■ STUDY QUESTIONS
1. Using the triazine abstract, list the number of compounds it reports at each stage of testing, along with what each number refers to.
2. Decide whether each statement agrees with the triazine abstract: (a) Toxicity was estimated from LD50 values in mice. (b) All thirteen compounds from the dose-response assay were tested in the adjuvant-induced polyarthritis assay. (c) Indomethacin served as the standard for comparison.

■ TEXT SEGMENT
——
Synthesis and anti-inflammatory evaluation of 3-methylthio-1,2,4-triazines, 3-alkoxy-1,2,4-triazines, and 3-aryloxy-1,2,4-triazines.

To develop nonacidic, nonsteroidal anti-inflammatory agents without GI complications, a series of asymmetric triazines was synthesized and evaluated for anti-inflammatory efficacy in the carrageenan-induced pedal edema assay. Toxicity was estimated by determination of approximate LD50 values in mice. Twenty-five compounds possessed activity comparable to the standard, indomethacin. Thirteen of the 25 compounds were selected for dose-response evaluation in the carrageenan assay based on their relative toxicity and anti-inflammatory activity. Neurotoxicity of the 13 triazines was estimated by determination of NTD50 values in mice. Five of the 13 compounds tested in the dose-response assay were active in terms of anti-inflammatory efficacy (ED50 values) and lack of overt neurotoxicity (NTD50 values) when compared to indomethacin. To determine the effect of these five developmental triazines on chronic inflammation, they were evaluated in the adjuvant-induced polyarthritis assay. One was comparable to indomethacin in reducing adjuvant-induced inflammation in this assay.
——
■ RECORDED DATA
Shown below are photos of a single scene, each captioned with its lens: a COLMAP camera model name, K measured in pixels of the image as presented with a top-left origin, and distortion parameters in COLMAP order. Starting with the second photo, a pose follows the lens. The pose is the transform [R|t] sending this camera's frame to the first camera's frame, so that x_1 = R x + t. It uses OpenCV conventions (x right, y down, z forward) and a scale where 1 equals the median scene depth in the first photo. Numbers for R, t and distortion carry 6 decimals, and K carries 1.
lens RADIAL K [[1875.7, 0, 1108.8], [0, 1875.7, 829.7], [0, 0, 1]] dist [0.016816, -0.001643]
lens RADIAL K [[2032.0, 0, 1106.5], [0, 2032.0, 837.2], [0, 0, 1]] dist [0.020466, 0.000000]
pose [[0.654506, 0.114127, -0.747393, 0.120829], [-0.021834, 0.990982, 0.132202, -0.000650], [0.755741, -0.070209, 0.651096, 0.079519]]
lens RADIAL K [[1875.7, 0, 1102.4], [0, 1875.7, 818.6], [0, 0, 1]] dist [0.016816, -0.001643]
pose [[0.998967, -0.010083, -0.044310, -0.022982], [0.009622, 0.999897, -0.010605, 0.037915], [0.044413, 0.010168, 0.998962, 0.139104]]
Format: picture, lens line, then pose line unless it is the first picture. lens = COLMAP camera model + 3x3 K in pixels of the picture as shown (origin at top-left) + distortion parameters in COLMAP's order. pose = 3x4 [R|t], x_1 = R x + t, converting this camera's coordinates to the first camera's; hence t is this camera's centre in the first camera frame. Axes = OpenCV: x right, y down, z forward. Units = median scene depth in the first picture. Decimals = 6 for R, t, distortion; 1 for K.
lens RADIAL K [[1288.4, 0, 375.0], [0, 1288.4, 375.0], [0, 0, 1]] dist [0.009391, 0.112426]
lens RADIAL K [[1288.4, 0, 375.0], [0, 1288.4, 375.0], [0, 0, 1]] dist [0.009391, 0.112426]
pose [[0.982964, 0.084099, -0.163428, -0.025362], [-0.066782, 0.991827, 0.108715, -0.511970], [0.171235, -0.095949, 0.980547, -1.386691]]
——
■ TASK RESULTS
1.
- 25: compounds with activity comparable to the standard, indomethacin
- 13: compounds selected for dose-response evaluation in the carrageenan assay
- 5: compounds active in anti-inflammatory efficacy and lacking overt neurotoxicity compared to indomethacin
- 1: compound comparable to indomethacin in reducing adjuvant-induced inflammation

2.
(a) Yes: "Toxicity was estimated by determination of approximate LD50 values in mice."
(b) No: "To determine the effect of these five developmental triazines on chronic inflammation, they were evaluated in the adjuvant-induced polyarthritis assay."
(c) Yes: "Twenty-five compounds possessed activity comparable to the standard, indomethacin."